翡翠目光如冰针般地锁在了康言之的脸上,十分认真的再答:"是的,就是他,绝不会看错的。"
康言之像碰到了什么刺人的东西,手悚然一缩,身子也跟着站了起来,两眼不敢置信的瞪着地上的翡翠:"翡翠,我不知道你到底是不是伤心过头,所以弄胡涂了?明明是你叫人送信要我过去林子与你相会的,我还有信可以为证。"
语毕,康言之摸索了一下自己的胸口的衣襟,但信却不在衣服里,于是他匆匆往门外唤了一声等在外的门笙,令道:"刚刚拦住我们马车的孩童,他有递给我一封信,去给本爷拿过来。"
门笙答了一声诺后,便匆匆跑了出去,不待一分半刻,人就返回大堂里。但康言之见他一副悠然,又两手空空,疑惑问道:"信拿来了吗?"

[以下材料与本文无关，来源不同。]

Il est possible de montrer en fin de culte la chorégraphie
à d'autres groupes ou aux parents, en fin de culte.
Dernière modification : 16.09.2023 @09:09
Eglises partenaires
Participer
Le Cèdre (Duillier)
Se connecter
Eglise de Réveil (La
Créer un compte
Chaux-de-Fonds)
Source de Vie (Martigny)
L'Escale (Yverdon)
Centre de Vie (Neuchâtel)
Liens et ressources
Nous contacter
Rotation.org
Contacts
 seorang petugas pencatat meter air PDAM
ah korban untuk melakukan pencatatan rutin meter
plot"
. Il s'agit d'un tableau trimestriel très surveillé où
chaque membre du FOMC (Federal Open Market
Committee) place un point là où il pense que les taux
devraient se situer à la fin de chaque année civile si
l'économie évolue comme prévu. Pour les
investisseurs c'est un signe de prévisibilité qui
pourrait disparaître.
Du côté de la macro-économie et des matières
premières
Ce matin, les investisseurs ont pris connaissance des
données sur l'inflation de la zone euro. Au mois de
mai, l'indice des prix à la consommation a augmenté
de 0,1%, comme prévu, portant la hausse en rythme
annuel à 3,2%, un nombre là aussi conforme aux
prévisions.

"什么信啊候爷,奴才刚找了半天,什么信也没瞧见啊!"门笙一壁只是微笑的说。
"什么?没有信?不是有一名孩童拦下我们的车,还害得你差点去撞着了他吗?你分明有看到他递给了我一封信的,我就放在车子的椅子上。"
"候爷不信可自己去瞧瞧,车里的椅子上或任何地方,真的没有只字词组。"他那副淡淡的微笑,看得康言之直想一拳搥下去。
但门笙毫无畏惧的直视着他,直直的望进了康言之的眼睛里,他赫然明白了,这个狗奴才在落井下石,那双眼,竟然大胆的在嘲笑着他!
"狗奴才!"康言之一个拳头还是不偏不移的击在门笙的鼻头上,他立刻鼻血四溢,康言之怒骂道:"本王还没死呢!还轮得到你来整我?本王自己去找!"
正当康言之怒气冲冲想走出衙门时,大门两边的侍卫手中的箭,立刻铿锵一挡,兵器发出了一声巨大的磨擦声。
知县在康言之身后凛冽道:"为了防止候爷畏罪潜逃,还是请候爷留步吧!这下可是死了一个八品巡府,可非儿戏啊!下官派人去帮候爷找。"
康言之闻言,拳头不觉紧紧的攥了起来,他何时居然变成一个罪犯了!
康言之面色凝重的转身,就看到县衙大厅堂上四个字"明镜高悬",在那块匾额下两旁,各自立着"铁面无私丹心忠,做官最怕叨念功",另一边"操劳本是份内事,拒礼为开廉洁风"的提匾,各自刻立在墙上。